> [INFORMATION]
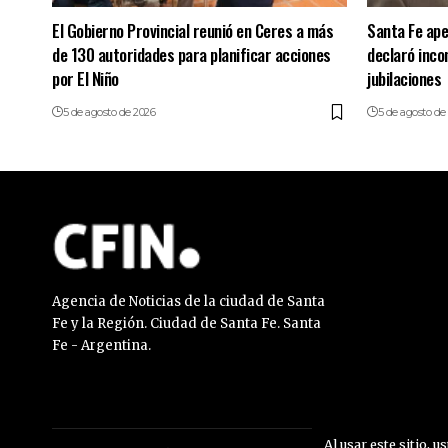
El Gobierno Provincial reunió en Ceres a más
Santa Fe apel
de 130 autoridades para planificar acciones
declaró incon
por El Niño
jubilaciones
5 de agosto de 2026
5 de agosto de
Agencia de Noticias de la ciudad de Santa
Fe y la Región. Ciudad de Santa Fe. Santa
Fe - Argentina.
Al usar este sitio, u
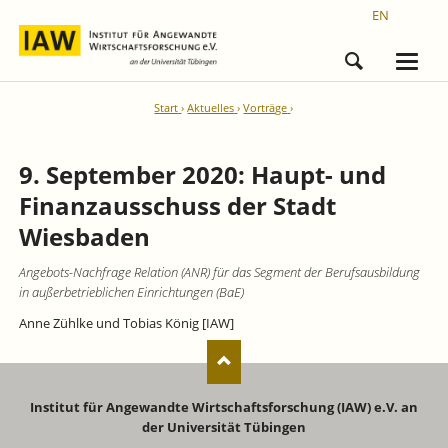
EN
Start
Aktuelles
Vorträge
9. September 2020: Haupt- und
Finanzausschuss der Stadt
Wiesbaden
Angebots-Nachfrage Relation (ANR) für das Segment der Berufsausbildung
in außerbetrieblichen Einrichtungen (BaE)
Anne Zühlke und Tobias König [IAW]
Institut für Angewandte Wirtschaftsforschung (IAW) e.V. an
der Universität Tübingen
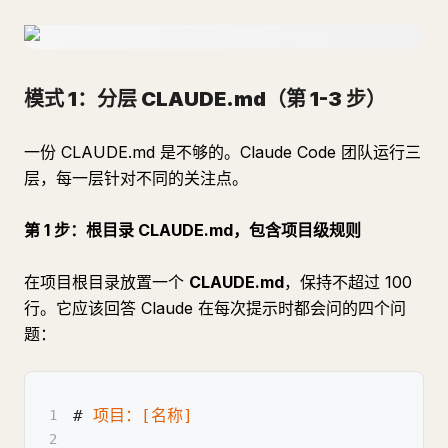
模式 1：分层 CLAUDE.md（第 1-3 步）
一份 CLAUDE.md 是不够的。Claude Code 团队运行三
层，每一层针对不同的关注点。
第 1 步：根目录 CLAUDE.md，包含项目级规则
在项目根目录放置一个
CLAUDE.md
，保持不超过 100
行。它应该回答 Claude 在每次提示时都会问的四个问
题：
#
 项目：[名称]
1
2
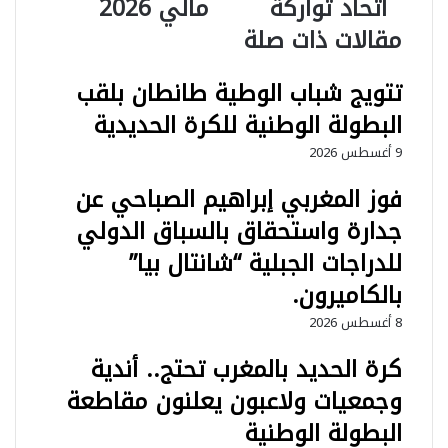
اتحاد تواركة
مالي 2026
ل
و
ر
مقالات ذات صلة
س
ز
ي
ل
ب
د
ب
ب
تتويج شباب الوطية طانطان بلقب
ي
ط
ي
و
البطولة الوطنية للكرة الحديدية
ح
ل
9 أغسطس 2026
س
ة
م
ا
فوز المغربي إبراهيم الصباحي عن
م
ف
و
ر
جدارة واستحقاق بالسباق الدولي
ا
ي
للدراجات الجبلية “شانتال بيا”
ج
ق
ه
ي
بالكاميرون.
ة
ا
8 أغسطس 2026
ا
ل
ل
ل
كرة الحديد بالمغرب تحتج.. أندية
ك
ت
و
ا
وجمعيات ولاعبون يعلنون مقاطعة
ك
ي
البطولة الوطنية
ب
ك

> [ACTIVITY] Starting with the first line of the items, transcribe every line exactly through the one that contains "Al usar este sitio, u", including both ends. Leave the pictures out of your answer.

> [RESULT OF THE EXERCISE]
El Gobierno Provincial reunió en Ceres a más
Santa Fe apel
de 130 autoridades para planificar acciones
declaró incon
por El Niño
jubilaciones
5 de agosto de 2026
5 de agosto de
Agencia de Noticias de la ciudad de Santa
Fe y la Región. Ciudad de Santa Fe. Santa
Fe - Argentina.
Al usar este sitio, u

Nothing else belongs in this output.